Although we recognize the concern of the First Circuit, we feel that federal labor policy is best advanced by the application of a single statute of limitations for the claims presented in a § 301 suit. The Union's breach of its duty of fair representation may sound in tort. But when the Union's conduct is challenged within the context of a § 301 suit to redress the employer's violation of the collective bargaining agreement, the Union's failure "participates" in the contract violation. Admittedly, the employee has two distinct claims which he might pursue in separate actions, but analytically his grievance is a single injurybreach of the collective bargaining agreementwhich is exacerbated by the Union's mishandling. Because of the interdependence of the employer's contract violation and the Union's fiduciary violation in the § 301 action, we feel a single statute of limitations is appropriate.
Moreover, because the employer's liability depends upon the Union's conduct, it seems inherently unfair to allow the Union to raise the limitations defense while denying it to the employer. The liability of both defendant parties is so closely interrelated that it makes sense to permit the court to fashion a remedy with respect to both defendants, apportioning the plaintiff's damages according to each defendant's respective fault. Butler, 514 F.2d at 448, discussing *48 Vaca v. Sipes, 386 U.S. 171, 187, 87 S. Ct. 903, 17 L. Ed. 2d 842 (1967).
Accordingly, we hold that when an employee pursues a claim that the Union breached its duty of fair representation in a § 301 action against the employer for breach of the collective bargaining agreement, the statute of limitations for contract will be applied to both claims. Butler v. Teamsters Local 823, 514 F.2d 442 (8th Cir.), cert. denied, 423 U.S. 924, 96 S. Ct. 265, 46 L. Ed. 2d 249 (1975); Abrams v.
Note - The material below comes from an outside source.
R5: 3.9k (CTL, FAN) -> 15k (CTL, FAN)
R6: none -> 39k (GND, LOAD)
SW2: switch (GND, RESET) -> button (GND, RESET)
Carrier Corp., 434 F.2d 1234 (2d Cir. 1970).
We emphasize, as did the Second Circuit in Abrams, 434 F.2d at 1234 n.15, that our decision to apply the limitation period for contracts to the facts presented here is not intended to suggest that the same conclusion would be reached if the employee were to press his claim against the Union outside the context of a § 301 action. We intimate no opinion on that question.
Illinois has two limitation periods for contract actions. Ill.Rev.Stat. ch. 83, §§ 16, 17. Section 16 governs actions upon unwritten contracts, and requires the commencement of suit within five years of the accrual of the claim; Section 17 governs actions upon written promises and requires the commencement of suit within 10 years. We need not decide which statute of limitations governs the facts here, since plaintiff's claim is too recent to be barred by either limitation. Accordingly, the motion of the defendant Union to dismiss the claim against it as barred by the statute of limitations is denied and the cause is held for trial.